4. Lamar Valley, Yellowstone
What the various geyser basins are to geothermals in Yellowstone, the Lamar Valley is to its wildlife. With a number of creeks feeding the Lamar River along this stretch of valley in the north of the park, food and water are abundant. And where food and water are abundant, you’ll see herds of bison, bighorn sheep, elk, antelope, moose, and deer. And where those big herbivores are present, you can expect to catch glimpses of the park’s apex predators, if you’re lucky: grizzlies and wolves. If you really want to get a sense of what the Lamar Valley is all about, visit during winter, when crowds are small, snow blankets the ground, and the animals are going about the business of surviving another season.
5. Devils Tower
From one corner to the other — shift focus from the high mountains and volcanic wonders of northwestern Wyoming and travel due east for around 400 miles, and there on the horizon you’ll spot a true natural monument if there ever was one. Standing stock straight, some 1,200 feet higher than the surrounding rolling hills, is the unyielding stone pillar of Devils Tower. Geologists aren’t entirely sure how the tower formed; it may be all that remains of a once-great volcano, or a solidified slug of magma that rises ever taller as the soft sedimentary rock around it erodes over time. Various Plains tribes consider the formation sacred, and have much more lyrical accounts of its creation. Devils Tower National Monument sits near the town of Sundance, less than an hour’s drive from the South Dakota border.

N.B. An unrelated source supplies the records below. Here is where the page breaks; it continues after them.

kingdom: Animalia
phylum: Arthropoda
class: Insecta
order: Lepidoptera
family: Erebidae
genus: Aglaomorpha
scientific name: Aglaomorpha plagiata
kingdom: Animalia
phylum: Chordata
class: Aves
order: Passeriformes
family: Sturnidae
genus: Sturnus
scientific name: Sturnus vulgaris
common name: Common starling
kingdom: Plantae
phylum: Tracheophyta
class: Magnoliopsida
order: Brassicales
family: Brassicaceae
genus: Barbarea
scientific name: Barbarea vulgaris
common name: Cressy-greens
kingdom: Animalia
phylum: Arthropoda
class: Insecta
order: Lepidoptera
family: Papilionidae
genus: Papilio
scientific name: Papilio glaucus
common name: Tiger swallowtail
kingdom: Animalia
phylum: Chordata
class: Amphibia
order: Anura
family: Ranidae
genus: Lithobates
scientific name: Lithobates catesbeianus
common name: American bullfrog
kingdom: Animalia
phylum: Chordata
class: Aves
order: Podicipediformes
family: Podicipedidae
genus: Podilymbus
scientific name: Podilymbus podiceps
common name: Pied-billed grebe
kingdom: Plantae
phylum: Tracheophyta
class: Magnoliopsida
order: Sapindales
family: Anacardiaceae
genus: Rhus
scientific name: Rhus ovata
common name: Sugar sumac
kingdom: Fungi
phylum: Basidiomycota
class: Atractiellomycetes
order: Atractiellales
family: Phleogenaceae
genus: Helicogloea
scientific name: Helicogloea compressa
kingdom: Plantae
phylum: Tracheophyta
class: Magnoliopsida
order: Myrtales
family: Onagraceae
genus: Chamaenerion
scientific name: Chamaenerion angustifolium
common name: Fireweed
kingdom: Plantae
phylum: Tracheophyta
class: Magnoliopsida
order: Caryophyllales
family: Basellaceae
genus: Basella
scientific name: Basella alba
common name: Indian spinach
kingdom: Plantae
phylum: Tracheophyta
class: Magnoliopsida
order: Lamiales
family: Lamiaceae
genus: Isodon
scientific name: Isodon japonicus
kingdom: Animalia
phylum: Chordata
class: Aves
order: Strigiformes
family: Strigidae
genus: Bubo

6. Grand Canyon of the Yellowstone
The Yellowstone is one of the West’s great rivers, an important tributary of the Missouri, and one of the national park’s showpieces. It both feeds and drains the massive Yellowstone Lake, but where things get really interesting is a little bit farther downstream. The entrance to the Grand Canyon of the Yellowstone is marked by a pair of tremendous waterfalls (Upper and Lower Yellowstone Falls), which shepherd the river into a steep gorge up to 1,200 feet deep and with crumbling walls of rust- and sulfur-colored rock. The canyon continues for 24 miles as it flows north through the park.
7. High Plains
Not all of Wyoming is tall peaks and yawning river gorges, and elevation changes aren’t prerequisites for beautiful landscapes. Much of the eastern half of the state falls into the High Plains, great flat stretches of earth running off with dozens of miles of visibility toward the horizon, where they may impact a distant mountain range, or an oncoming storm. It’s understated landscape, but certainly a monumental one, perhaps all the more so for its contrast with everything else in this list.